In January 2023, the European Committee for the Evaluation of Medicinal Products for Human Use (CHMP) opinionated a statement that affirmed pitolisant significantly reduced daytime sleepiness and cataplexy attacks compared with placebo, confirming its effectiveness for wakefulness and anti-cataplectic effect when administrated according to an individual titration scheme based on the individual benefit/tolerance ratio.
A recently published multicenter, retrospective, observational study demonstrated pitolisant as an effective treatment for EDS and cataplexy in children with narcolepsy.3 Among 55 patients with narcolepsy treated with the therapy, the Pediatric Epworth Sleepiness Scale (ESS) score decreased from 19.0 to 13.5 (P <.001) and weekly cataplexy frequency increased from 7.9 to 5.2 (P <.001). Treatment with the therapy was safe as well, as 10 patients had adverse effects, including 5.5% who frequently reported insomnia, followed by nausea and gastric discomfort (both, 3.64%), as well as agitation, dry mouth and nervousness (all, 1.82%).
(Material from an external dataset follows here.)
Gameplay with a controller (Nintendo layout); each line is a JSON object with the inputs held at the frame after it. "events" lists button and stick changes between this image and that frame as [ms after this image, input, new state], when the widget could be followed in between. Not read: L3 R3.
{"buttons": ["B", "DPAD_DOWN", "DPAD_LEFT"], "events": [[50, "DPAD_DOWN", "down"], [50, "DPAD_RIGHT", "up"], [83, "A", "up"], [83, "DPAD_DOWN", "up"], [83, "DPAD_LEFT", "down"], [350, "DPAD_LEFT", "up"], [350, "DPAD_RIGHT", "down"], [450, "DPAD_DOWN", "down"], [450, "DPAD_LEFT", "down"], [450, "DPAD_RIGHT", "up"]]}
Following pitolisant treatment, pediatric ESS scores significantly reduced by 28.95% and a few patients (n = 7) reported a deterioration of ESS by an average of 2.3 points. Patients with an ESS score of 16 or higher prior to pitolisant treatment had the greatest effect observed, with reductions of 34.74% in ESS. The moderately affected patients with 11–20 cataplexy attacks per week had a reduction of 40.54%, and a slightly increased reduction was observed in those aged 12 to 18 years (36.23%) versus those aged 6 to 12 years old (31.21%).